The rejected ad included the following assertion: “These are hard times for the Catholic church, so hard that it’s easy to forget all the good that the church does.” The magazine maintained, as did John Bruton, the former taoiseach, who leapt to its defence, that the assertion is a statement of fact.
The phrase “all the good”, however, was the problem: RTE and the Broadcasting Commission were advised by lawyers that the ad contravened the Broadcasting Act, which allows the advertising of factual material relating to religion but forbids ads that are directed towards a religious end.
Bruton had a point when he criticised RTE for engaging in “a form of secular puritanism, which should have no place in a liberal society”. He, of course, had ample time when he was taoiseach to liberalise the 1960 Broadcasting Act, which regulates religious ads, or even to contribute to the debate on the 1999 amendment that allowed the broadcasting of factual religious ads.

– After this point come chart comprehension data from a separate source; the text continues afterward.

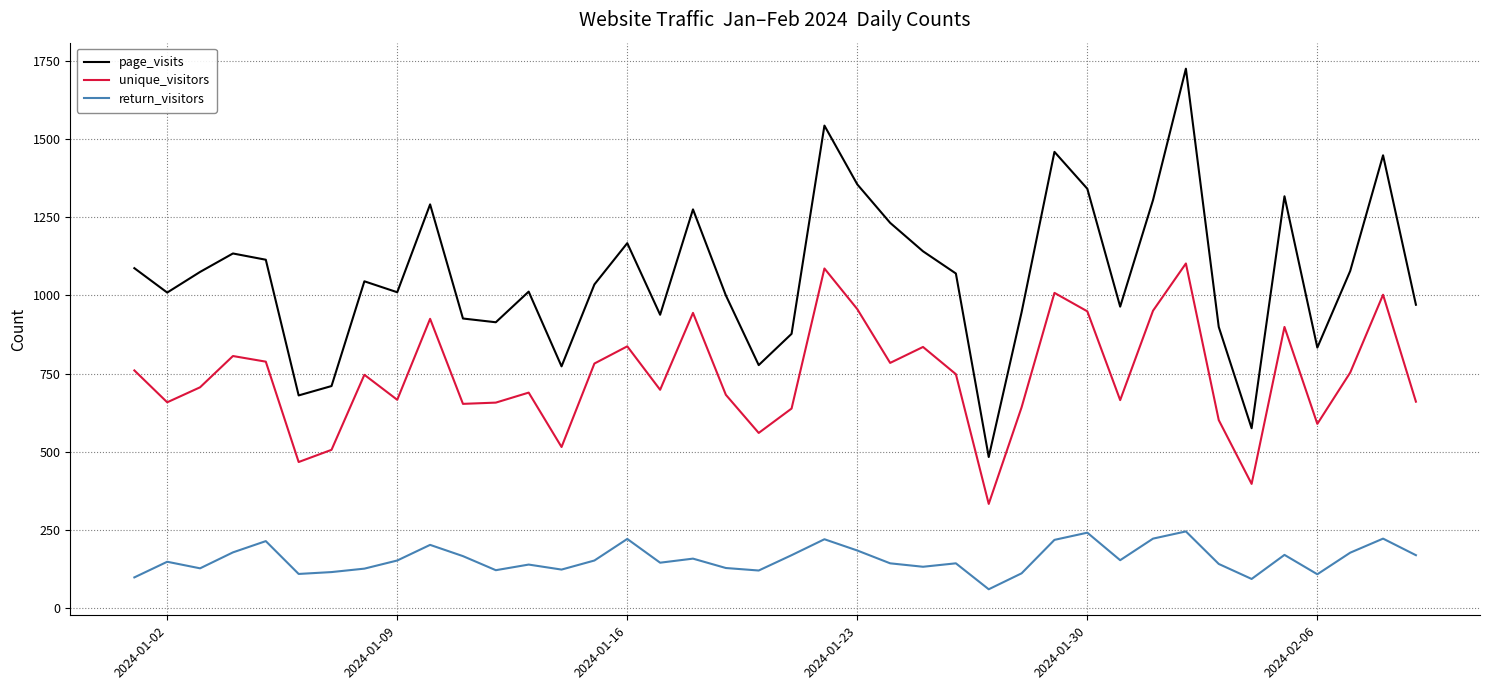

In unique_visitors, how many points are higher than both neighbors (excluding endpoints)?

12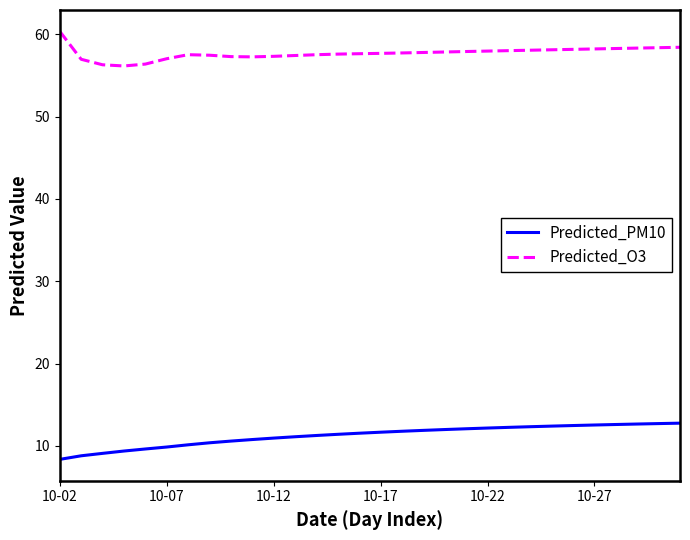

What is the minimum value for Predicted_PM10?

8.3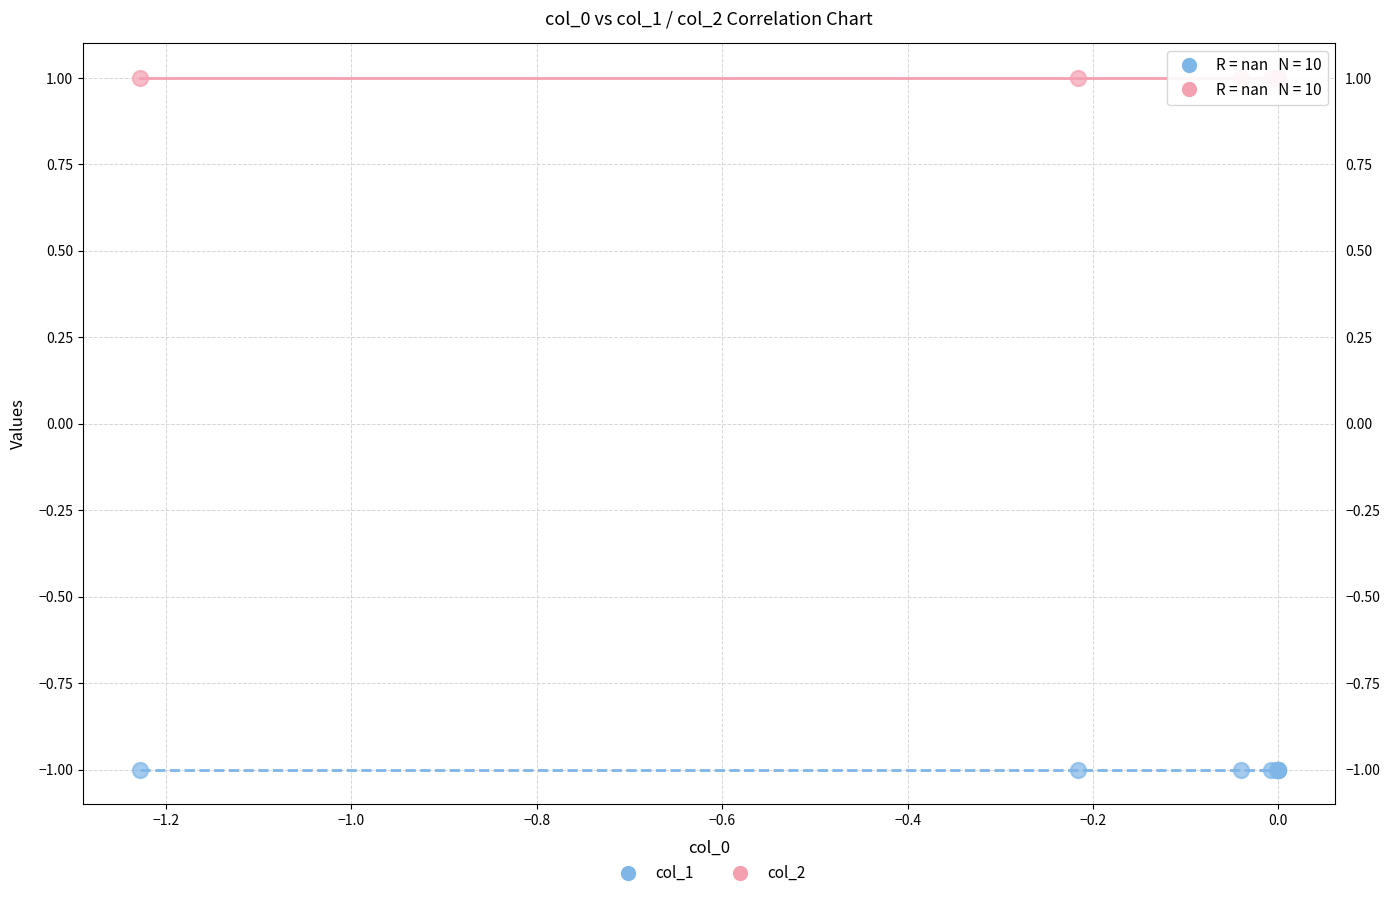

Which series reaches the maximum Y coordinate?

col_2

Nevertheless, he had a point in relation to the relatively innocuous Irish Catholic ad, the rejection of which seems absurd given that, as Bruton put it, every second ad on RTE is for a narcotic such as alcohol.
If the time has come to permit such advertising, then the time has also come for RTE to address the liberal blurring that has rendered its coverage of religion ecumenical but undifferentiated and unchallenged, its fuzzy feel-good approach summed up by its treatment of the angelus, which has left agnostics and atheists, as always, out in the cold.